On Jan 31, 2015, at 8:04 PM, Bret Victor wrote:

[pulling this from the drafts folder, written a week ago]

After rereading Craig's essay, the word "ethereal" is sticking with me.


The Web dwells in a never-ending present. It is—elementally—ethereal, ephemeral, unstable, and unreliable. Sometimes when you try to visit a Web page what you see is an error message: “Page Not Found.” This is known as “link rot,” and it’s a drag, but it’s better than the alternative. More often, you see an updated Web page; most likely the original has been overwritten. (To overwrite, in computing, means to destroy old data by storing new data in their place; overwriting is an artifact of an era when computer storage was very expensive.) Or maybe the page has been moved and something else is where it used to be. This is known as “content drift,” and it’s more pernicious than an error message, because it’s impossible to tell that what you’re seeing isn’t what you went to look for: the overwriting, erasure, or moving of the original is invisible.

I wonder if a lot of what drives me is the fight against ethereality.  Maybe what's important is not physicality or tangibility in themselves, but a kind of stability and "reliable existence" which physicality happens to provide.

[now]

I was reminded of the response I gave to Hesam's skepticism of the OOPSLA talk:

To rephrase my question now: My comment was not about the earlier parts of your talk. It is more about the parts you start showing sketches with visualizations
in the physical world: walking in the museum, lecturing with props, a book as a building space, etc. What I’m saying is that it is not clear that the best “medium”/
"representation” to perceive concept C necessarily has to be a tangible thing in the physical world.

Those representations from the earlier part of the talk would not have been possible without the invention of writing.  And writing is exactly an instance of this thing that you are so skeptical of -- turning an ephemeral mental concept into a "tangible thing in the physical world".

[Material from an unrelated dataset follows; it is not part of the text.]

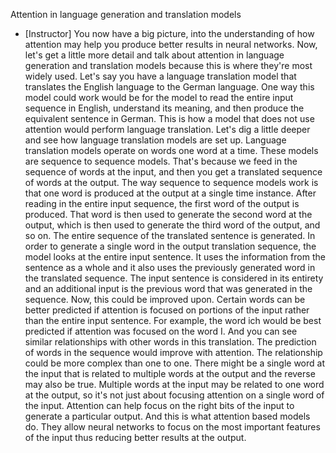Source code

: Attention in language generation and translation models
- [Instructor] You now have a big picture, into the understanding of how attention may help you produce better results in neural networks. Now, let's get a little more detail and talk about attention in language generation and translation models because this is where they're most widely used. Let's say you have a language translation model that translates the English language to the German language. One way this model could work would be for the model to read the entire input sequence in English, understand its meaning, and then produce the equivalent sentence in German. This is how a model that does not use attention would perform language translation. Let's dig a little deeper and see how language translation models are set up. Language translation models operate on words one word at a time. These models are sequence to sequence models. That's because we feed in the sequence of words at the input, and then you get a translated sequence of words at the output. The way sequence to sequence models work is that one word is produced at the output at a single time instance. After reading in the entire input sequence, the first word of the output is produced. That word is then used to generate the second word at the output, which is then used to generate the third word of the output, and so on. The entire sequence of the translated sentence is generated. In order to generate a single word in the output translation sequence, the model looks at the entire input sentence. It uses the information from the sentence as a whole and it also uses the previously generated word in the translated sequence. The input sentence is considered in its entirety and an additional input is the previous word that was generated in the sequence. Now, this could be improved upon. Certain words can be better predicted if attention is focused on portions of the input rather than the entire input sentence. For example, the word ich would be best predicted if attention was focused on the word I. And you can see similar relationships with other words in this translation. The prediction of words in the sequence would improve with attention. The relationship could be more complex than one to one. There might be a single word at the input that is related to multiple words at the output and the reverse may also be true. Multiple words at the input may be related to one word at the output, so it's not just about focusing attention on a single word of the input. Attention can help focus on the right bits of the input to generate a particular output. And this is what attention based models do. They allow neural networks to focus on the most important features of the input thus reducing better results at the output.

That shift -- from speech and memory, through lists and tables and mnemonics, to written language -- is I guess the primary example of anti-ephemeralization, where thought itself went from being ethereal and fleeting to having a stable, reliable, pointable existence.

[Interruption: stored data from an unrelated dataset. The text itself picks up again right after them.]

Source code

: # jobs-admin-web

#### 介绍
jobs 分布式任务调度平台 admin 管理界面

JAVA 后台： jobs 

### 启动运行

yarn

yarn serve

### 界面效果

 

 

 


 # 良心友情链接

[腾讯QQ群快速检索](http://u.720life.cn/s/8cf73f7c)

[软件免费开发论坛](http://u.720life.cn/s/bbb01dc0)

I think that what my instincts might be reacting to is that virtual representations (such as windows on a screen) feel like they have a "slippery" character similar to speech and memory.  (Where is a word after it's been spoken?  Where is a window after it's been closed?)  But it's non-obvious, because we are used to the dichotomy of "memory is internal; writing is externalized", and we assign virtual representations to the "externalized" bin and assume they therefore provide the same benefits as writing.  And they do to a certain extent.  

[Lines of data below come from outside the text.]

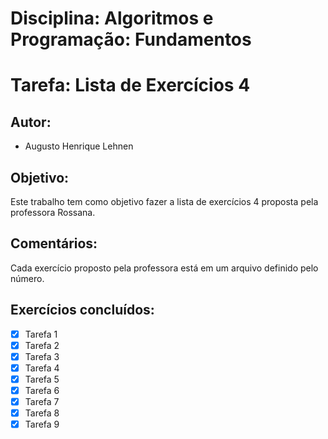 # Disciplina: Algoritmos e Programação: Fundamentos

# Tarefa: Lista de Exercícios 4

## Autor:
- Augusto Henrique Lehnen

## Objetivo:
Este trabalho tem como objetivo fazer a lista de exercícios 4 proposta pela professora Rossana.

## Comentários:
Cada exercício proposto pela professora está em um arquivo definido pelo número.

## Exercícios concluídos:
- [x] Tarefa 1
- [x] Tarefa 2
- [x] Tarefa 3
- [x] Tarefa 4
- [x] Tarefa 5
- [x] Tarefa 6
- [x] Tarefa 7
- [x] Tarefa 8
- [x] Tarefa 9
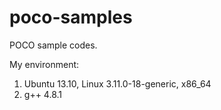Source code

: poco-samples
============

POCO sample codes.

My environment:

1. Ubuntu 13.10, Linux 3.11.0-18-generic, x86_64
2. g++ 4.8.1

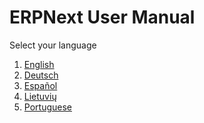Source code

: <!-- add-breadcrumbs -->
<!-- title: ERPNext User Manual -->
# ERPNext User Manual

Select your language

1. [English](/docs/user/manual/en)
1. [Deutsch](/docs/user/manual/de)
1. [Español](/docs/user/manual/es)
1. [Lietuvių](/docs/user/manual/lt)
1. [Portuguese](/docs/user/manual/pt)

But maybe the more appropriate dichotomy is not "internal vs externalized", but "slippery vs stable".  (Not sure of the right words here.)  Whether the representation is "speech-like" or "writing-like":

speech-like -- synthesized on demand and dissipated afterwards, persisting not in any "place" but just as an observer's memory of an event
writing-like -- having an independent continuing existence in a location

Maybe "persistent" representations are what I'm going for.